* [EXERCISE]:
Pictures aside, write out the data exactly as it reads.

───── SOURCE DATA

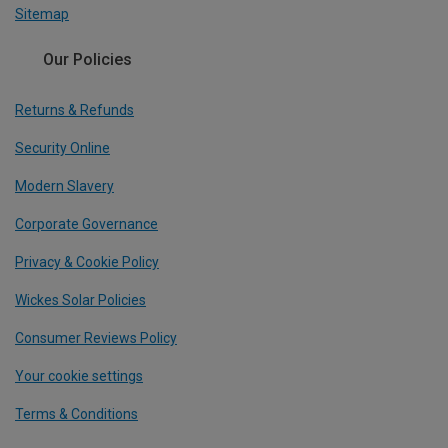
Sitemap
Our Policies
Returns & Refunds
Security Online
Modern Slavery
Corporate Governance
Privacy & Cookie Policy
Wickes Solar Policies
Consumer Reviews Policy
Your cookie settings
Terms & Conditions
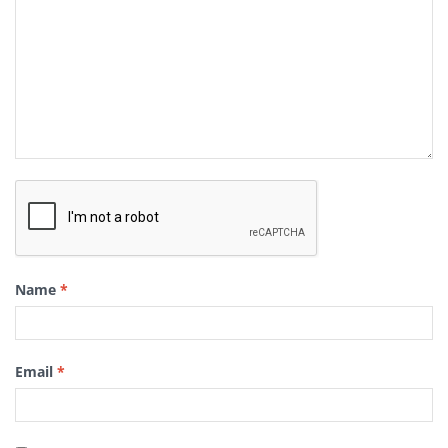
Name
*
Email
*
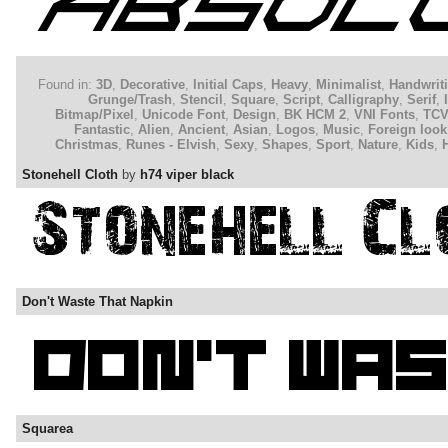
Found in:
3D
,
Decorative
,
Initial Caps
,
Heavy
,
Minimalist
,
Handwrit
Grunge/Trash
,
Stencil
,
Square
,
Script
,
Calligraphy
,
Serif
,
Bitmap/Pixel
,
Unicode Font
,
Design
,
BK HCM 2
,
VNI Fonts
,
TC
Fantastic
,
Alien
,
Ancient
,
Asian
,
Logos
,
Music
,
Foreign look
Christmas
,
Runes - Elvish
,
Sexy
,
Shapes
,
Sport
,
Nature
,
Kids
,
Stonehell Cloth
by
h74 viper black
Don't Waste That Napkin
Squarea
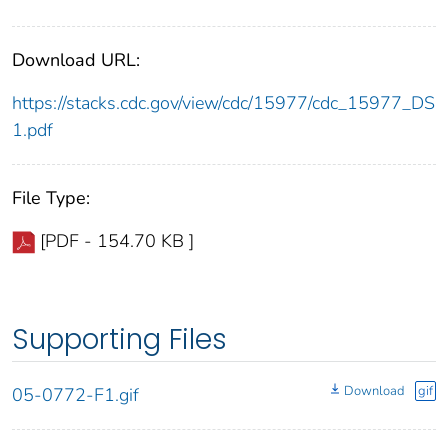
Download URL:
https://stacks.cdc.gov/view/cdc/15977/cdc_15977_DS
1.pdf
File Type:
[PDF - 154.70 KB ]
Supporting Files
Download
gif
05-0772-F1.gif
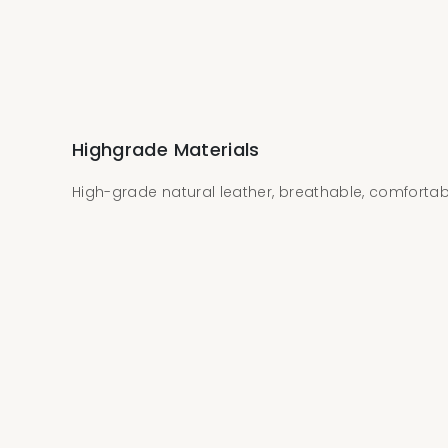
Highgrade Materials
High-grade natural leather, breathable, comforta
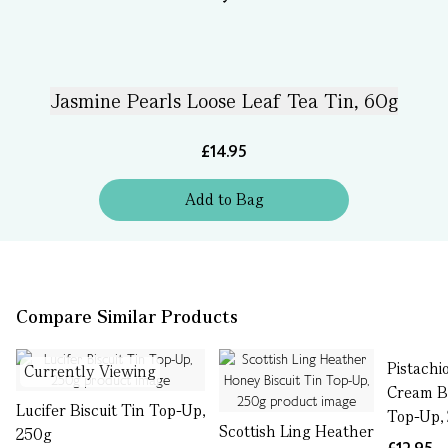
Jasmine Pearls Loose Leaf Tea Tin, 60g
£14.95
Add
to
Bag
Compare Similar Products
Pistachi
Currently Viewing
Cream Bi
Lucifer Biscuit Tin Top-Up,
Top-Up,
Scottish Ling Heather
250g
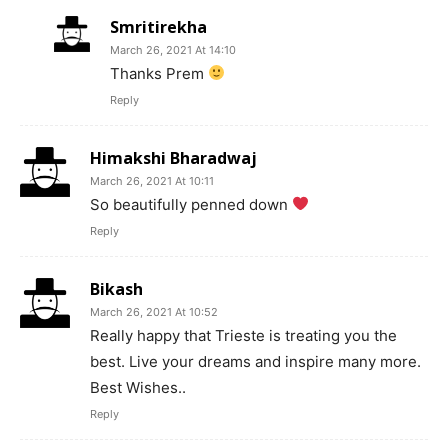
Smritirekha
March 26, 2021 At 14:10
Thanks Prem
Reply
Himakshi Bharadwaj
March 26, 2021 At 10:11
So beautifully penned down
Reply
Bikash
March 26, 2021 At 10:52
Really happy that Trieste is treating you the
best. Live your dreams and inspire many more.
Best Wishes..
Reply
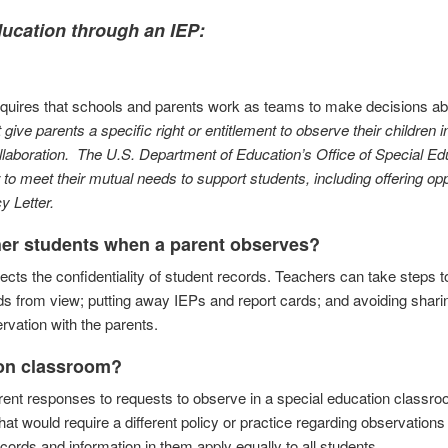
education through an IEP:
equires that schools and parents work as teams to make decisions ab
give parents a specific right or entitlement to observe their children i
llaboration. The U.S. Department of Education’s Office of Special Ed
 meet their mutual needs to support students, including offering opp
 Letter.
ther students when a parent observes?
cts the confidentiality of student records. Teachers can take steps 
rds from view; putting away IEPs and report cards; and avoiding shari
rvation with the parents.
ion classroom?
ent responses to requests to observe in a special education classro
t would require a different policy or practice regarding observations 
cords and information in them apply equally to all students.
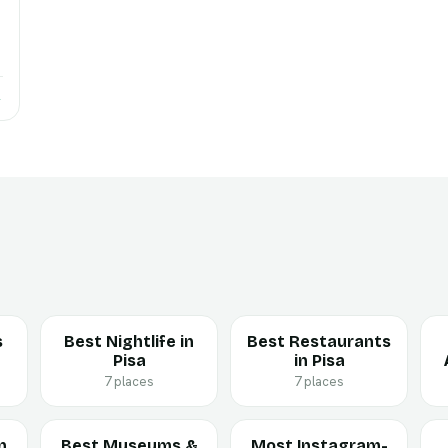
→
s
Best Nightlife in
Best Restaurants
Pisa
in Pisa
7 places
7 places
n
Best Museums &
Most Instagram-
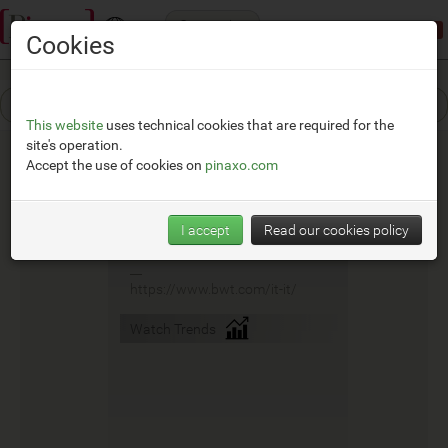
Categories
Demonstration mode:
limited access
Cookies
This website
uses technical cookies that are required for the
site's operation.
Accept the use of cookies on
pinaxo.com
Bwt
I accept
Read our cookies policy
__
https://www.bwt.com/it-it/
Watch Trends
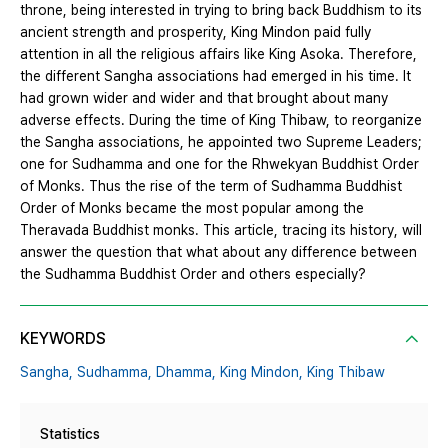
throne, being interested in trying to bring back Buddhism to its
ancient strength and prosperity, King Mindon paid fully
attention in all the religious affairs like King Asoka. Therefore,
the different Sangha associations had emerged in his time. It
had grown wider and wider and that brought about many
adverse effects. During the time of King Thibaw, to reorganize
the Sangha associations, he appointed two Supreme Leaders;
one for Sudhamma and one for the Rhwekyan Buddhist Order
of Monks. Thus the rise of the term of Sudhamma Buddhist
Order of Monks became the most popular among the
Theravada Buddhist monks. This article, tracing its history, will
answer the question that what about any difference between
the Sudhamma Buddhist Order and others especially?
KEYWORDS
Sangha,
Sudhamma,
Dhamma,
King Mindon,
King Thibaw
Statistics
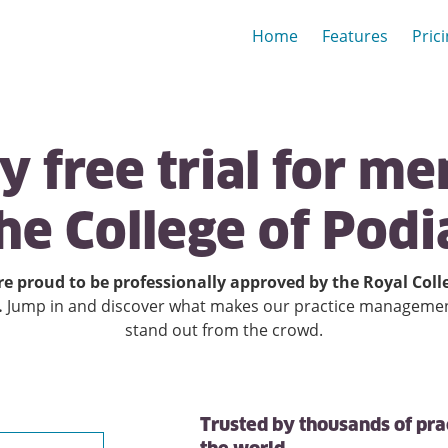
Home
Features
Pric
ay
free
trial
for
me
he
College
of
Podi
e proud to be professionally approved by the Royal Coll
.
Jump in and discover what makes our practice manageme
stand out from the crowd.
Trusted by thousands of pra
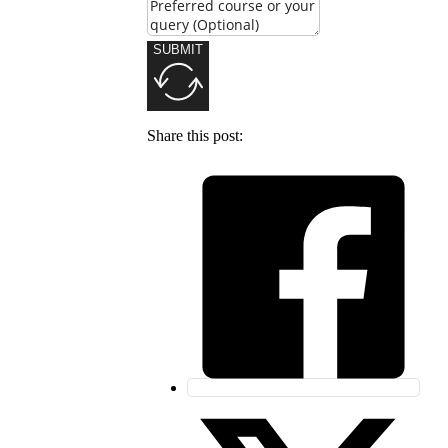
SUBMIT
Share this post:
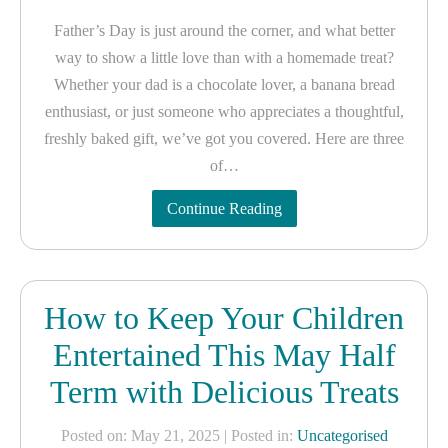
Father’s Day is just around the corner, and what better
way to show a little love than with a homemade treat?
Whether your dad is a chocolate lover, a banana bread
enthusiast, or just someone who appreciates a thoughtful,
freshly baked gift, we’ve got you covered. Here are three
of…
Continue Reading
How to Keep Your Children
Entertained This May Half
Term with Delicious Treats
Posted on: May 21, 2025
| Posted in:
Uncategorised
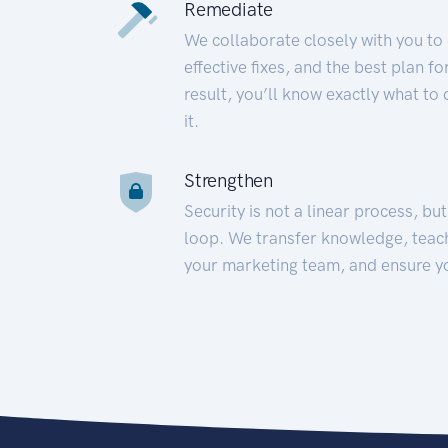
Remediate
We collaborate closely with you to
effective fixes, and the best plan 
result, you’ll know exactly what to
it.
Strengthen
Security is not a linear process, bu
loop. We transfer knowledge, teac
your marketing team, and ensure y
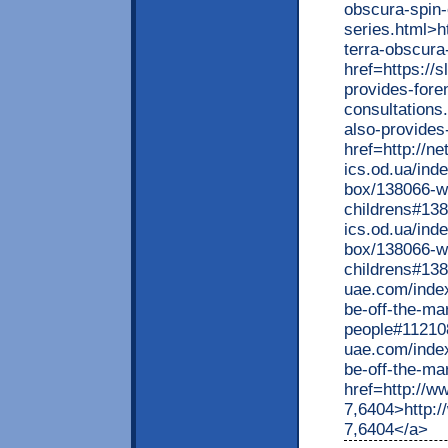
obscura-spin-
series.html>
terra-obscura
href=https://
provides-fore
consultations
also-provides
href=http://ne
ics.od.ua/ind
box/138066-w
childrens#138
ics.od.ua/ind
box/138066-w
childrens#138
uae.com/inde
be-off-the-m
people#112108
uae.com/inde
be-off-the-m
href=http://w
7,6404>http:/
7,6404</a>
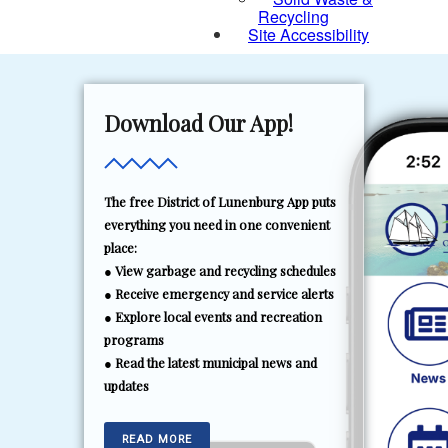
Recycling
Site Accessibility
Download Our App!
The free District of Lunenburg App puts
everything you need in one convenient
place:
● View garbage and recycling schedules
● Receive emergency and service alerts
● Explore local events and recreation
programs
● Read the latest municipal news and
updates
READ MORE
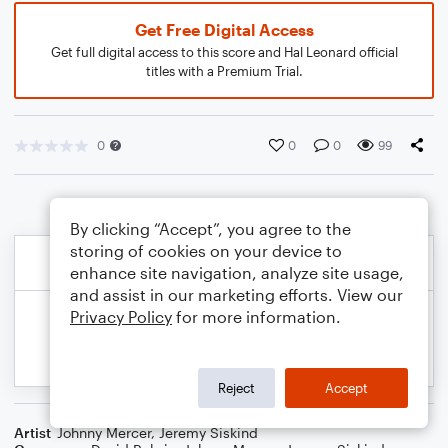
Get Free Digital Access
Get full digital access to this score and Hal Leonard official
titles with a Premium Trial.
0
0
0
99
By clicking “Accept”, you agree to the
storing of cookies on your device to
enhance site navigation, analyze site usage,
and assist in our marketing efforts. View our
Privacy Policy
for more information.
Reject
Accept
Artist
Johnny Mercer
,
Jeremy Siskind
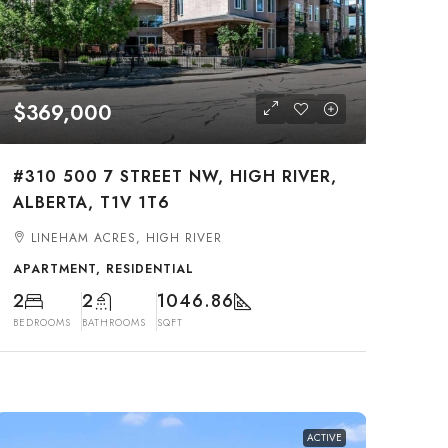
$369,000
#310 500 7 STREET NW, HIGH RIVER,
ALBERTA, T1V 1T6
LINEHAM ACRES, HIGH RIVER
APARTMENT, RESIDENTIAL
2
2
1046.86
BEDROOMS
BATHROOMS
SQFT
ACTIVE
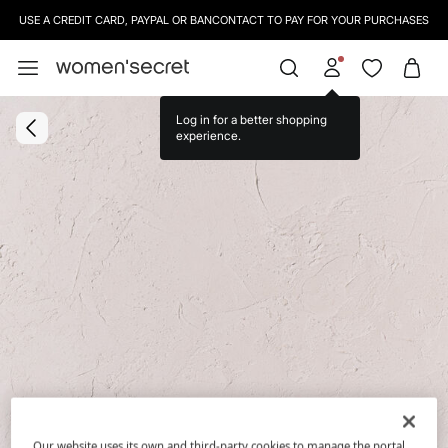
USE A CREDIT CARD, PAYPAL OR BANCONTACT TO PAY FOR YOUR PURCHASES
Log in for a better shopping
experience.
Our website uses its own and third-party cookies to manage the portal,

──────────

* [ANSWER SECTION]:
Sitemap
Our Policies
Returns & Refunds
Security Online
Modern Slavery
Corporate Governance
Privacy & Cookie Policy
Wickes Solar Policies
Consumer Reviews Policy
Your cookie settings
Terms & Conditions
Name
*
Email
*
Found in:
3D
,
Decorative
,
Initial Caps
,
Heavy
,
Minimalist
,
Handwrit
Grunge/Trash
,
Stencil
,
Square
,
Script
,
Calligraphy
,
Serif
,
Bitmap/Pixel
,
Unicode Font
,
Design
,
BK HCM 2
,
VNI Fonts
,
TC
Fantastic
,
Alien
,
Ancient
,
Asian
,
Logos
,
Music
,
Foreign look
Christmas
,
Runes - Elvish
,
Sexy
,
Shapes
,
Sport
,
Nature
,
Kids
,
Stonehell Cloth
by
h74 viper black
Don't Waste That Napkin
Squarea
Download URL:
https://stacks.cdc.gov/view/cdc/15977/cdc_15977_DS
1.pdf
File Type:
[PDF - 154.70 KB ]
Supporting Files
Download
gif
05-0772-F1.gif
Highgrade Materials
High-grade natural leather, breathable, comforta
Jasmine Pearls Loose Leaf Tea Tin, 60g
£14.95
Add
to
Bag
Compare Similar Products
Pistachi
Currently Viewing
Cream Bi
Lucifer Biscuit Tin Top-Up,
Top-Up,
Scottish Ling Heather
250g
Smritirekha
March 26, 2021 At 14:10
Thanks Prem
Reply
Himakshi Bharadwaj
March 26, 2021 At 10:11
So beautifully penned down
Reply
Bikash
March 26, 2021 At 10:52
Really happy that Trieste is treating you the
best. Live your dreams and inspire many more.
Best Wishes..
Reply
education through an IEP:
equires that schools and parents work as teams to make decisions ab
give parents a specific right or entitlement to observe their children i
llaboration. The U.S. Department of Education’s Office of Special Ed
 meet their mutual needs to support students, including offering opp
 Letter.
ther students when a parent observes?
cts the confidentiality of student records. Teachers can take steps 
rds from view; putting away IEPs and report cards; and avoiding shari
rvation with the parents.
ion classroom?
ent responses to requests to observe in a special education classro
t would require a different policy or practice regarding observations 
cords and information in them apply equally to all students.
→
s
Best Nightlife in
Best Restaurants
Pisa
in Pisa
7 places
7 places
n
Best Museums &
Most Instagram-
Categories
Demonstration mode:
limited access
Cookies
This website
uses technical cookies that are required for the
site's operation.
Accept the use of cookies on
pinaxo.com
Bwt
I accept
Read our cookies policy
__
https://www.bwt.com/it-it/
Watch Trends
throne, being interested in trying to bring back Buddhism to its
ancient strength and prosperity, King Mindon paid fully
attention in all the religious affairs like King Asoka. Therefore,
the different Sangha associations had emerged in his time. It
had grown wider and wider and that brought about many
adverse effects. During the time of King Thibaw, to reorganize
the Sangha associations, he appointed two Supreme Leaders;
one for Sudhamma and one for the Rhwekyan Buddhist Order
of Monks. Thus the rise of the term of Sudhamma Buddhist
Order of Monks became the most popular among the
Theravada Buddhist monks. This article, tracing its history, will
answer the question that what about any difference between
the Sudhamma Buddhist Order and others especially?
KEYWORDS
Sangha,
Sudhamma,
Dhamma,
King Mindon,
King Thibaw
Statistics
Home
Features
Pric
ay
free
trial
for
me
he
College
of
Podi
e proud to be professionally approved by the Royal Coll
.
Jump in and discover what makes our practice manageme
stand out from the crowd.
Trusted by thousands of pra
SUBMIT
Share this post:
Father’s Day is just around the corner, and what better
way to show a little love than with a homemade treat?
Whether your dad is a chocolate lover, a banana bread
enthusiast, or just someone who appreciates a thoughtful,
freshly baked gift, we’ve got you covered. Here are three
of…
Continue Reading
How to Keep Your Children
Entertained This May Half
Term with Delicious Treats
Posted on: May 21, 2025
| Posted in:
Uncategorised
Remediate
We collaborate closely with you to
effective fixes, and the best plan 
result, you’ll know exactly what to
it.
Strengthen
Security is not a linear process, bu
loop. We transfer knowledge, teac
your marketing team, and ensure y
obscura-spin-
series.html>
terra-obscura
href=https://
provides-fore
consultations
also-provides
href=http://ne
ics.od.ua/ind
box/138066-w
childrens#138
ics.od.ua/ind
box/138066-w
childrens#138
uae.com/inde
be-off-the-m
people#112108
uae.com/inde
be-off-the-m
href=http://w
7,6404>http:/
7,6404</a>
Recycling
Site Accessibility
Download Our App!
The free District of Lunenburg App puts
everything you need in one convenient
place:
● View garbage and recycling schedules
● Receive emergency and service alerts
● Explore local events and recreation
programs
● Read the latest municipal news and
updates
READ MORE
Get Free Digital Access
Get full digital access to this score and Hal Leonard official
titles with a Premium Trial.
0
0
0
99
By clicking “Accept”, you agree to the
storing of cookies on your device to
enhance site navigation, analyze site usage,
and assist in our marketing efforts. View our
Privacy Policy
for more information.
Reject
Accept
Artist
Johnny Mercer
,
Jeremy Siskind
$369,000
#310 500 7 STREET NW, HIGH RIVER,
ALBERTA, T1V 1T6
LINEHAM ACRES, HIGH RIVER
APARTMENT, RESIDENTIAL
2
2
1046.86
BEDROOMS
BATHROOMS
SQFT
ACTIVE
USE A CREDIT CARD, PAYPAL OR BANCONTACT TO PAY FOR YOUR PURCHASES
Log in for a better shopping
experience.
Our website uses its own and third-party cookies to manage the portal,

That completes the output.